Department of Hematology, The First Affiliated Hospital of Wannan Medical College (Yijishan Hospital of Wannan Medical College), Wuhu City, 241001, Anhui Province, China.
Wannan Medical College, Wuhu City, 241001, Anhui Province, China.
Biotechnol Lett. 2020 Jul;42(7):1275-1286. doi: 10.1007/s10529-020-02878-1. Epub 2020 Mar 31.
To investigate the functions of eIF3b in chronic myelogenous leukemia (CML).
The expression of eIF3b was inhibited by transfecting aspecifically designed shRNA into the CML cell lines of TK-6 and K562. The CCK8 assay was conducted to determine cell viability, and flow cytometry was used to examine the change in the cell cycle and cell apoptosis. RNAsequencing was applied to screen the candidate targets of eIF3b to identify the underlying mechanisms of eIF3b.An in vivo tumour xenograft mouse model was established by injecting shRNA transfected cells into the NCG mice. The tumour size and body weight of mice were monitored every other day. The mice were sacrificed 2 weeks after the tumour cell injection. The expression of eIF3b and target genes in the tumour tissues were determined by immunohistochemical staining and Western blotting.

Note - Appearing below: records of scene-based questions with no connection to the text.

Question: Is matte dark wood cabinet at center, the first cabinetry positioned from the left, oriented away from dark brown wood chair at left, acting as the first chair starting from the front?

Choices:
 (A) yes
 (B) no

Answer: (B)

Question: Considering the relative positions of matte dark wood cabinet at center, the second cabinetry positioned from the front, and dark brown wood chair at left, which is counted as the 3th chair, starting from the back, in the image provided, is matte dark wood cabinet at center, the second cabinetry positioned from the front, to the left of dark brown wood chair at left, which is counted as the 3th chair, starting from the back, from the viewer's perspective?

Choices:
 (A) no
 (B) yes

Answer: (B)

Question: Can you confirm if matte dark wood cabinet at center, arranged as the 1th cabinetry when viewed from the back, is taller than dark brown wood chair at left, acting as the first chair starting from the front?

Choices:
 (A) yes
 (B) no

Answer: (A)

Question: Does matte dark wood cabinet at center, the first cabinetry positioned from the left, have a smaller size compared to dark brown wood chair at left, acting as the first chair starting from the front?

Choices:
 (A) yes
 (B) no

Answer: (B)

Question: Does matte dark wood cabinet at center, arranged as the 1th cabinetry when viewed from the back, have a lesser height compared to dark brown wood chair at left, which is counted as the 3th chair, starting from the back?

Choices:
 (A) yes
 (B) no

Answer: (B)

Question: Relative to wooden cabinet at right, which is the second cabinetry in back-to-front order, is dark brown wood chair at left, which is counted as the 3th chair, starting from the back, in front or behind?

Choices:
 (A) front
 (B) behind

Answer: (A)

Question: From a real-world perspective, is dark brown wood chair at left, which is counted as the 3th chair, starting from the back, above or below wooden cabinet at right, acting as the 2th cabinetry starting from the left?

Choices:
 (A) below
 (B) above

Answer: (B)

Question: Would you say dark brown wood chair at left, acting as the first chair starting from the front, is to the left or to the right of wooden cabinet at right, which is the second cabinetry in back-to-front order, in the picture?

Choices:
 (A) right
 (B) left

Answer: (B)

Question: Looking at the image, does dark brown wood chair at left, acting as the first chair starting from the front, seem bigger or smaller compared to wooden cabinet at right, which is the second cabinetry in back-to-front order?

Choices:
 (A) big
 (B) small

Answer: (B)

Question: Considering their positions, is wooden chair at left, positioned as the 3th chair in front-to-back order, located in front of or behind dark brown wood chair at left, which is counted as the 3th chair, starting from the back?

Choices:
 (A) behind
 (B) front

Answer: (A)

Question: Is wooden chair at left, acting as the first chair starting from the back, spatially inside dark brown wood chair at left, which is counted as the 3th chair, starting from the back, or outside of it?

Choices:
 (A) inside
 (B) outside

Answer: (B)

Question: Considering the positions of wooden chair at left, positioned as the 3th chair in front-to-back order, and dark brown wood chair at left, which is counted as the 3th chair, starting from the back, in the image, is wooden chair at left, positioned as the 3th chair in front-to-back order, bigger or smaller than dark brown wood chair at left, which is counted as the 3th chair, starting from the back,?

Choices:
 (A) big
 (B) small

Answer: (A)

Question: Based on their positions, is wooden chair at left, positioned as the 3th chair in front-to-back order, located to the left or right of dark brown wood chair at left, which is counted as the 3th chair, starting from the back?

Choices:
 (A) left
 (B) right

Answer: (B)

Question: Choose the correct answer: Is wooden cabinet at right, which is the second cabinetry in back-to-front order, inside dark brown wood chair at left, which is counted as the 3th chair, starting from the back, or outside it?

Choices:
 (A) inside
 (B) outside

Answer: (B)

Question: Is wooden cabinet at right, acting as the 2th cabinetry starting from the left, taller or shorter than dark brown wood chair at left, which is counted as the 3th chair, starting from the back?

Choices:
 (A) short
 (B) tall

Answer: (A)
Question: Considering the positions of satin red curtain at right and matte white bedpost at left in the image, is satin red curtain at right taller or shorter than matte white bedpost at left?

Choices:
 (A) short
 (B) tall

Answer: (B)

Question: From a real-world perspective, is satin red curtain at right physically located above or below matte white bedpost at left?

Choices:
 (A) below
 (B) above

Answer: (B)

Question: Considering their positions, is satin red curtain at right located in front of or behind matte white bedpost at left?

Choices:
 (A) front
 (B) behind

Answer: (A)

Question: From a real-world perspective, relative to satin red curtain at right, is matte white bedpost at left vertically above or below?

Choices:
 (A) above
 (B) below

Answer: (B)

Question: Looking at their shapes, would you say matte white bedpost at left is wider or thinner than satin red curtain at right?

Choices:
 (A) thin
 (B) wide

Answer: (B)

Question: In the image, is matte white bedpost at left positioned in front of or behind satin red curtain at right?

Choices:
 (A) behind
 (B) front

The group with inhibited expression of eIF3b led to about 50% lower cell viability compared with that of the control group (P < 0.05). Flow cytometry suggested that the percentage of increase in apoptotic cells was eight times higher than those in control group for TK-6 and K562 cells (P < 0.05). However, the difference between the cell amounts in the S phase for the experiment and control groups was not significant. After RNAsequencing and further validation via qPCR, C3G was screened as the potential target of eIF3b involved in the cell proliferation and apoptosis of CML cell lines. Subsequent in vivo analysis proved that the inhibition of eIF3b suppressed tumour formation and decreased C3G expression, thereby indicating that C3G was the potential target of eIF3b.
eIF3b is correlated with the cell proliferation and cell apoptosis of CML. Moreover, eIF3b regulation most probably occurs via regulating the expression of C3G.
研究 eIF3b 在慢性髓系白血病(CML)中的作用。
通过转染特异性设计的 shRNA 抑制 CML 细胞系 TK-6 和 K562 中的 eIF3b 表达。通过 CCK8 测定法测定细胞活力,通过流式细胞术检测细胞周期和细胞凋亡的变化。应用 RNA 测序筛选 eIF3b 的候选靶标,以确定 eIF3b 的潜在作用机制。通过将转染 shRNA 的细胞注射到 NCG 小鼠中建立体内肿瘤异种移植小鼠模型。每隔一天监测小鼠的肿瘤大小和体重。在肿瘤细胞注射后 2 周处死小鼠。通过免疫组织化学染色和 Western blot 测定肿瘤组织中 eIF3b 和靶基因的表达。
与对照组相比,eIF3b 表达受抑制的组细胞活力降低约 50%(P < 0.05)。流式细胞术表明,与对照组相比,TK-6 和 K562 细胞中凋亡细胞的百分比增加了 8 倍(P < 0.05)。然而,实验组和对照组之间 S 期细胞数量的差异并不显著。经过 RNA 测序和进一步通过 qPCR 验证,筛选出 C3G 是 eIF3b 参与 CML 细胞系细胞增殖和凋亡的潜在靶标。随后的体内分析证明,抑制 eIF3b 抑制肿瘤形成并降低 C3G 表达,表明 C3G 是 eIF3b 的潜在靶标。
eIF3b 与 CML 的细胞增殖和细胞凋亡有关。此外,eIF3b 的调节可能是通过调节 C3G 的表达来实现的。